Merdivenden gelen pati sesleri ile babamdan ayrıldım. Sirius koşarak üzerime doğru geliyordu. Wanda güçleri ile onun canını acıtmayacak şekilde durdurduğunda gülümsedim. Benim üzerime atlaması sakıncalı olabilirdi. Eğilip onu sevmeye başladım. Neşe ile kuyruğunu sakladığında gülümsedim.
"Sirius, yemini vermem gerek nerdesin?" Bucky'nin sesini duyunca durdum. Onun burada olacağını tahmin etmemiştim. Merdivenden üzerinde bol bir tshirt ve eşofman ile iniyordu. Saçları dağılmış, sakalları uzamıştı. Gözleri benim bulduğum noktaya baktığında yutkundu, elinde ki mama kabını yere düşürdüğünde Sirius hızla onun yanına gitti. Yavaş adımlar ile bana geldiğinde bende ona doğru yürüdüm. Bedenimi saran kollar ile derin bir nefes verdim. Bu kokuyu özlemiştim. Beni kendinden ayırıp yüzümü ellerinin içine aldı.

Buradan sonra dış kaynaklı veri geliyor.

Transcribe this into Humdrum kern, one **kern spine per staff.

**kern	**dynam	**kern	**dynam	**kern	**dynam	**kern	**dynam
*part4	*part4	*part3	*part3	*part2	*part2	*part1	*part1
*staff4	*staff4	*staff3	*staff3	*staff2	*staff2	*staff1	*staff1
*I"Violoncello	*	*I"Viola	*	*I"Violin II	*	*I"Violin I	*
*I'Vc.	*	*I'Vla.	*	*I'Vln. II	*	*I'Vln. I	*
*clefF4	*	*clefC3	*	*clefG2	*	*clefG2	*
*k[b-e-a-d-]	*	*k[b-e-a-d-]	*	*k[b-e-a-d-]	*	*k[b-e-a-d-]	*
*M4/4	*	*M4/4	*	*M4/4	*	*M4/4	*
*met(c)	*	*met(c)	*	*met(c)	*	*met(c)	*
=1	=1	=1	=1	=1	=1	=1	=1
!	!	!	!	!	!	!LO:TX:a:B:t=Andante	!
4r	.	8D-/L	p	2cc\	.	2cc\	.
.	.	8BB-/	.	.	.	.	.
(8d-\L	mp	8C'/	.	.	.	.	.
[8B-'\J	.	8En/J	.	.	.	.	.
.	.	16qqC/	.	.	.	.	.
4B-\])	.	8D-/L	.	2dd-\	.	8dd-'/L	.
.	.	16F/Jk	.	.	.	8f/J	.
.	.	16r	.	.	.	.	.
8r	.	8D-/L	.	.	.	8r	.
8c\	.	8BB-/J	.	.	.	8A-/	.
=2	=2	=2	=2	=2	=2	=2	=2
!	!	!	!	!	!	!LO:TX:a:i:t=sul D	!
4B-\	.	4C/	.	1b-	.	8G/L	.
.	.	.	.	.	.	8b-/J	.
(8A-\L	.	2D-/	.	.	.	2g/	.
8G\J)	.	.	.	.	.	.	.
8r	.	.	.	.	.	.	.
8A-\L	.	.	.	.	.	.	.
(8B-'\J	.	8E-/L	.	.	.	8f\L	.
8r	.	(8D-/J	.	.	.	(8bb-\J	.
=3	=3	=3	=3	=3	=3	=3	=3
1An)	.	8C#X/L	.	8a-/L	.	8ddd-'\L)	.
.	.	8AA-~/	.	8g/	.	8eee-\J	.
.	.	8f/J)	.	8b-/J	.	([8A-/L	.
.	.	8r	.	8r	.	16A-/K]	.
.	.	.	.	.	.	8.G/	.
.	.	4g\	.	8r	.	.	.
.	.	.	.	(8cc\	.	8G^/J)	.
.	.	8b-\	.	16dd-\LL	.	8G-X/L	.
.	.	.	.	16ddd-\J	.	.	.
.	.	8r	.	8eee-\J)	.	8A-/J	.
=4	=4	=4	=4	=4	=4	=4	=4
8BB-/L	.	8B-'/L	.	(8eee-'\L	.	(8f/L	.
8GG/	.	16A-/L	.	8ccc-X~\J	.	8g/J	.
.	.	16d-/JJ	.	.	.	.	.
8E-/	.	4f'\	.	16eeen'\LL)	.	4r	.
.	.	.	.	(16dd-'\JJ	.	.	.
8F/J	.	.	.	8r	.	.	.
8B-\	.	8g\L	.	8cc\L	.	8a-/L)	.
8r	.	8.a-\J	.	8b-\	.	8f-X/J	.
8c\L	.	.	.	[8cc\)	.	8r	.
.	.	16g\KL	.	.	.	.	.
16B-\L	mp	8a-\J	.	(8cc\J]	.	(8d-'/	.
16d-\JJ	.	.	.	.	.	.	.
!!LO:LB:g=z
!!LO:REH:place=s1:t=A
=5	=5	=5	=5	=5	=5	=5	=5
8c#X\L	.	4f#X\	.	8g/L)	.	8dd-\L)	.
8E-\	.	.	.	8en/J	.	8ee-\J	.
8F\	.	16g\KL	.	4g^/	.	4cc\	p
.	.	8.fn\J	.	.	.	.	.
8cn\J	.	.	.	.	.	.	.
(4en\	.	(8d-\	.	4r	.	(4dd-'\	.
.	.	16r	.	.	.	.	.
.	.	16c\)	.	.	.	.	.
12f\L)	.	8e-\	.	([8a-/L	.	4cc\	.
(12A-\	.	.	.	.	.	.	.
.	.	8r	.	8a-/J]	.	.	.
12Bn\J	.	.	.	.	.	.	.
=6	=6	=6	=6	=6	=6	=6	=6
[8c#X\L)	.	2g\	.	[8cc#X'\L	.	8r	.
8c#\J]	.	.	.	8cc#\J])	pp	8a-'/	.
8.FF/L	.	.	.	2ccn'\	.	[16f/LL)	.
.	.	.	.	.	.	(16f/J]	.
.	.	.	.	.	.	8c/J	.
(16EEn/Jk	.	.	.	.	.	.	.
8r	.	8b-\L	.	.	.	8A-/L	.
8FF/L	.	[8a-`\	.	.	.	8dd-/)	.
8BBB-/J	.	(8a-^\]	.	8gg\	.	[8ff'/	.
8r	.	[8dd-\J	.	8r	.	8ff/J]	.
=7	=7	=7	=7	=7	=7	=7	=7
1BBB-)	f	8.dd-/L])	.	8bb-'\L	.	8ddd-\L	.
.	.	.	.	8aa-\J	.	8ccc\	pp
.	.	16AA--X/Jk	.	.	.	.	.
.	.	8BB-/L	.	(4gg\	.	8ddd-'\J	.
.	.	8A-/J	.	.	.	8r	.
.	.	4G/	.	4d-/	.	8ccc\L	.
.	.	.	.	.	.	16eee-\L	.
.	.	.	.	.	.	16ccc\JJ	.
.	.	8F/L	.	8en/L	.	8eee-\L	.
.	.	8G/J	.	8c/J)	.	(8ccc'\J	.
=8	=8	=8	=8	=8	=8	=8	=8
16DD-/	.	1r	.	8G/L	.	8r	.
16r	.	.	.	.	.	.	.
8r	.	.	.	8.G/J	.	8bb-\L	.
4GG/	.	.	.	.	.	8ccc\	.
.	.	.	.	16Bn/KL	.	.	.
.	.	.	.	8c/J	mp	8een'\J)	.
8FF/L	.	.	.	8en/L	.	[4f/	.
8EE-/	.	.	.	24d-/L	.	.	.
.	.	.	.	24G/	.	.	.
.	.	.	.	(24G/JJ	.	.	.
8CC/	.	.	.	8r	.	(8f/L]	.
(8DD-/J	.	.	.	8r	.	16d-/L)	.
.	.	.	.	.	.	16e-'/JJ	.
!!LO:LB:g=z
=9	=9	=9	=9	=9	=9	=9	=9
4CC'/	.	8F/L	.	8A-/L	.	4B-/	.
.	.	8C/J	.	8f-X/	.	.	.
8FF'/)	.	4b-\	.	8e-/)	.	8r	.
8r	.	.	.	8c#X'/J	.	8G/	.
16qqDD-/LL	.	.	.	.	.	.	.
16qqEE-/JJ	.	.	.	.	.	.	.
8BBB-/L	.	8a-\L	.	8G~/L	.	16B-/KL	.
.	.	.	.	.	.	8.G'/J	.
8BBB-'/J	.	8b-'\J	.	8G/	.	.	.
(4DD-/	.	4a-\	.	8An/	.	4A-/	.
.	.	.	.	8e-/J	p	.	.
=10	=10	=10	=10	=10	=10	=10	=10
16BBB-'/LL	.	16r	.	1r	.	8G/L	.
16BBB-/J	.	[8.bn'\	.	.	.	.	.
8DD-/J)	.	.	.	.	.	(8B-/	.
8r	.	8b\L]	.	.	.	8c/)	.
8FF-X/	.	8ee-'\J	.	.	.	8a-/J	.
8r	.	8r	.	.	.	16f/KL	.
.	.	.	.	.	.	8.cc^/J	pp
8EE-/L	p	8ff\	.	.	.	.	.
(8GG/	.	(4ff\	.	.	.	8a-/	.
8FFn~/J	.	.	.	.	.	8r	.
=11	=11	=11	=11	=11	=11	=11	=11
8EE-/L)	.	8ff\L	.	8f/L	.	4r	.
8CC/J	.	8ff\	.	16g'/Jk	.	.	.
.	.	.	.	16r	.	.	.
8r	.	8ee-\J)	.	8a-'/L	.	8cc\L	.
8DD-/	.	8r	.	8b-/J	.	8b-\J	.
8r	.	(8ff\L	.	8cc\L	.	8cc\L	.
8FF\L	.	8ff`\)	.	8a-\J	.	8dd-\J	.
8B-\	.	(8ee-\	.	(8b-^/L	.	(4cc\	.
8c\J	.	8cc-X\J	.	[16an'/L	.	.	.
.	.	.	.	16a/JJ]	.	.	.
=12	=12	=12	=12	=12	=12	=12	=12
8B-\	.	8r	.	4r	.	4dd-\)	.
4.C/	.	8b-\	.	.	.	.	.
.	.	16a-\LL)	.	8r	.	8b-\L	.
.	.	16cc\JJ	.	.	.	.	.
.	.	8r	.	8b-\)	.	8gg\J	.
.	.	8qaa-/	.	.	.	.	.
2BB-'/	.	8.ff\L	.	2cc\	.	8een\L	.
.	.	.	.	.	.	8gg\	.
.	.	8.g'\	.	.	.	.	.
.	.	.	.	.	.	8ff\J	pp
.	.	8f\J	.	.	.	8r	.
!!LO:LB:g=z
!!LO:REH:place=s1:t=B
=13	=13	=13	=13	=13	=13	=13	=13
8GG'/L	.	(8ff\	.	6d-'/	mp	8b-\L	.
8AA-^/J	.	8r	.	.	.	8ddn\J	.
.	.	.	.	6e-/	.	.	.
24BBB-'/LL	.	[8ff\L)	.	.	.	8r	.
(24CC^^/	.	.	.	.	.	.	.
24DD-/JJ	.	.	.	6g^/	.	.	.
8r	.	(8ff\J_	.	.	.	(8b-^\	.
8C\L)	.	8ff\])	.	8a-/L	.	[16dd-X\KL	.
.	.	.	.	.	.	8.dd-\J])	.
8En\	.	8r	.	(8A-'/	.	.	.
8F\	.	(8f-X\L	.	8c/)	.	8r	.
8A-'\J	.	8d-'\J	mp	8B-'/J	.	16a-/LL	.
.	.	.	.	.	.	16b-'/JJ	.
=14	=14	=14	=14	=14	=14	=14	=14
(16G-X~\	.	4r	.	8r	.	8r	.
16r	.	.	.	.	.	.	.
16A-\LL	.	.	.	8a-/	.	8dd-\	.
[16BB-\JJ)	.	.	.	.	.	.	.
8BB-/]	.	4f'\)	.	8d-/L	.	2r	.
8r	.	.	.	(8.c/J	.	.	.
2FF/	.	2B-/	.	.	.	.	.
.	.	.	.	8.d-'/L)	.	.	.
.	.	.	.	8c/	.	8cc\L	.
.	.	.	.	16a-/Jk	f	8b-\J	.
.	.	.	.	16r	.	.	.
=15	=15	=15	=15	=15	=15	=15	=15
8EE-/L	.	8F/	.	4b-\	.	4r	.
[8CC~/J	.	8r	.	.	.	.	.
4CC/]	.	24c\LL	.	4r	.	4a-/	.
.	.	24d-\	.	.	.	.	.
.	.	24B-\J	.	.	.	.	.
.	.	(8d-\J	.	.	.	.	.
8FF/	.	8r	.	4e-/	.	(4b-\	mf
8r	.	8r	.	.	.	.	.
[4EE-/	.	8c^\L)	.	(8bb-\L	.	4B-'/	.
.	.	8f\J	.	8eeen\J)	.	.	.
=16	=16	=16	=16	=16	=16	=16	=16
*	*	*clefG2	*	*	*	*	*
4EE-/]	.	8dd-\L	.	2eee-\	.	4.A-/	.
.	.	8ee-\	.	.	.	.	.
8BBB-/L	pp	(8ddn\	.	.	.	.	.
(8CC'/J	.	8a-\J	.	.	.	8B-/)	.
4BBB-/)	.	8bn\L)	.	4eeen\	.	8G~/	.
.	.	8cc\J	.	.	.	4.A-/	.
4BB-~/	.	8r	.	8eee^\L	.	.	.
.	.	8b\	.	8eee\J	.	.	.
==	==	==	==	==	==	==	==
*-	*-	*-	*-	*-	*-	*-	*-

"Kar tanem, iyisin dimi? Sana bir şey olmadı?" sorularına gülerek cevap verdim. Gözleri gözlerimden ayrıldığında şaşkınca salonda geziniyordu. O soru sormadan onu cevapladım.
"Paralel Evren, birazcık Evren değişikliği yapmış olabilirim." bakışları bana döndüğünde gülümsedi.
"Galiba biz artık gitsek iyi olacak." Paralel evrende ki Tony ayağa kalktığında diğerleri de kalktı. Strange elime bir teklonojik alet verdiğinde soru soran gözler ile ona baktım.
"Bu alet bizimle iletişime geçmenizi sağlıyor. Teşekkürler Diana. Bize kattıkların için teşekkürler." herkes portaldan geçince ışık süzmesi yavaş yavaş kayboldu.
*
"Çok acıkmış olmalısın Diana. Sana ne hazırlamamı istersin?" Steve babamın sorusu ile ona döndüm.
"Sushi ve Noodle istiyorum." yüzünü buruşturup ayağa kalktı. Bu hareketi gülmeme sebep olmuştu. Asla bu tür yemekler ile barışık olmamıştı. Clint'in yanımda turşu kemirmesi ağzımı sulandırmıştı. Şiş karnının üzerine koyduğu tabak ile durmadan turşu yiyordu. Salona giren Bucky ile gözlerimi turşudan alabilmiştim. Yanıma oturup kollarını belime doladı. Burnumu boynuna götürüp burnumu boynuna sürttüm. Kokusu hiç bir yerde bulamayacağım huzuru veriyordu. Ve ben bunu çok özlemiştim.
"Sen ne zaman doğuracaksın?" Clint ona yönelttiğim soruyla turşu tabağını yanına bıraktı.
"Bilmiyorum, çok garip hissediyorum. Bu utanılacak bir şey değil elbette ama yine de garip. Pietro güçleri yüzünden hamile kalamayınca ben kalayım dedim." gülümsedim. Dediklerinde haklıydı, eğer Pietro hamile kalsaydı istemeden güçlerini kullandığı an (ki bu sık oluyordu) bebeğini kaybedebilirdi.
Natasha ve Bruce el ele içeriye girdiler. Sanki içerinde ki mutluluk dışarıya vurmuştu. Herkes salonda toplandığında bir şey olacağını anladım. Natasha karşıma oturduğunda hafif bana doğru eğildi.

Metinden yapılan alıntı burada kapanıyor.